Vous avez raté les derniers événements sur la guerre en Ukraine ? 20 Minutes fait le point pour vous tous les soirs. Voici l’essentiel de ce lundi 13 juillet 2026, au 1.600e jour du conflit.
Le fait du jour
A la veille d’un défilé du 14-Juillet aux couleurs des alliés, la « Coalition des pays volontaires » – 37 nations – avait rendez-vous à Paris ce lundi en présence de Volodymyr Zelensky. Juste avant le sommet, neuf pays européens, associés à l’Ukraine, ont porté sur les fonts baptismaux une autre coalition pour développer ensemble des « capacités antibalistiques », à la fois pour aider Kiev à se défendre face aux frappes massives de missiles russes et pour améliorer la sécurité du continent tout entier. « Créer un bouclier puissant sur l’Europe tout entière est une manière de compléter notre défense », a réagi sur X le président ukrainien, en soulignant que cette coalition le permettrait « plus rapidement et à moindre coût ».
« Cette action n’est orientée contre aucun peuple, mais en défense du nôtre », ont souligné les dirigeants du Danemark, de la France, l’Allemagne, l’Italie, la Norvège, l’Espagne, la Suède, l’Ukraine, des Pays-Bas et du Royaume-Uni dans une déclaration commune. Très diplomatique et un brin de mauvaise foi…
La déclaration du jour
« Il s’agit d’une coalition d’illuminés et de va-t-en-guerre […] qui se bercent d’une profonde illusion quant à la possibilité d’infliger une défaite stratégique à notre pays. »
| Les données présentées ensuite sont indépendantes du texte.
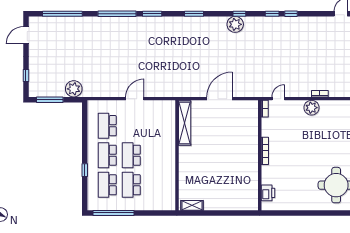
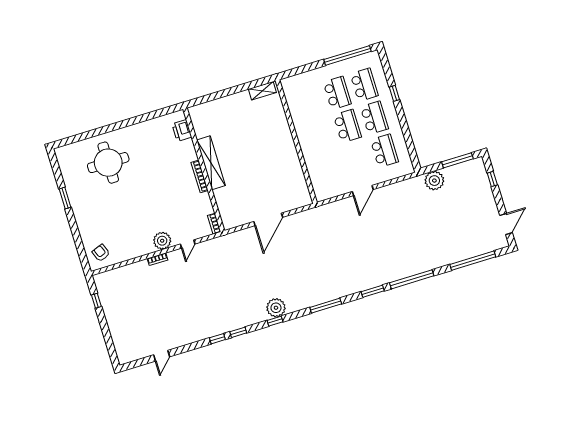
window: (194, 14) -> (326, 306), width x1.44
door: (278, 99) -> (188, 244), moved
shelving: (185, 123) -> (211, 163), moved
L’avis, tout en nuances, de Dmitri Peskov, le porte-parole du Kremlin, sur la Coalition des pays volontaires.
Le chiffre du jour
10 morts. Le nombre de victimes des attaques croisées du jour entre les deux belligérants. Ces attaques de drones et d’artillerie ont fait quatre morts en Russie, y compris dans la région de Moscou, et six morts en Ukraine dont trois sur un navire cargo, selon les autorités des deux pays.
La tendance
Il était le seul opposant à Poutine et à la guerre en Ukraine encore en liberté. Boris Nadejdine, qui avait tenté d’être candidat à la présidentielle 2024 et se préparait à faire campagne pour les législatives de septembre, a été arrêté lundi à Moscou. « La police est arrivée. Ils m’emmènent au commissariat », a-t-il écrit à la mi-journée sur Telegram.
Vers 16h30, le procès-verbal établi à son encontre est apparu sur le compte. Il le met en cause pour « démonstration de symboles extrémistes » pour une vidéo de 2023, dans laquelle figure une photo de l’opposant depuis décédé Alexeï Navalny. Boris Nadejdine a par ailleurs indiqué qu’il était « emmené au tribunal ».
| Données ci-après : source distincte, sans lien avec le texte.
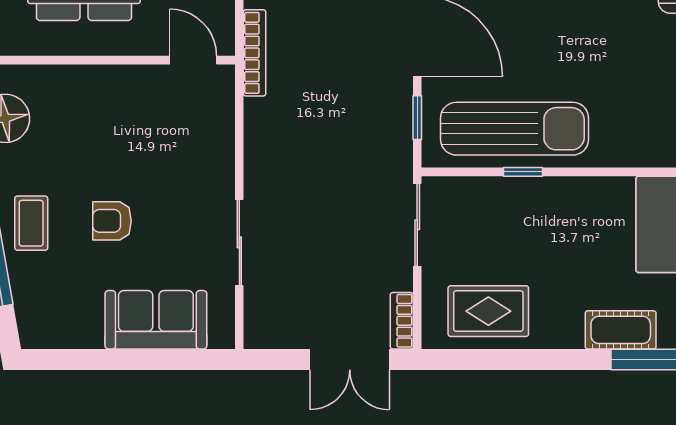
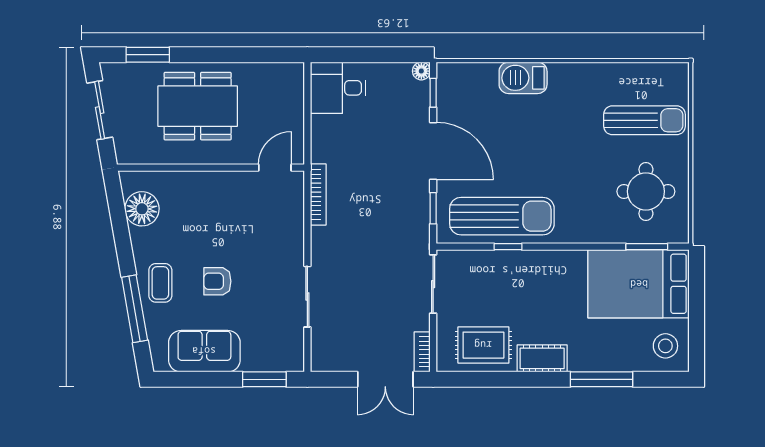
bookcase: (255, 53) -> (318, 194), moved
door: (193, 60) -> (275, 168), hinge flipped
sofa: (156, 320) -> (204, 351), moved
cot: (621, 330) -> (542, 358), moved
window: (178, 360) -> (264, 379), added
Notre dossier sur la guerre en Ukraine
L’ancien député libéral de 63 ans avait été classé « agent de l’étranger » vendredi, selon l’agence de presse étatique Tass. « Je suis le seul candidat d’opposition indépendant en Russie qui recueille des signatures », avait-il répondu dans une vidéo sur Youtube dans laquelle il critiquait directement Vladimir Poutine. « Les conséquences de la guerre sont évidentes pour tout le monde », affirmait-il, citant la « crise du carburant » causée par les frappes de drones ukrainiens et l’inflation.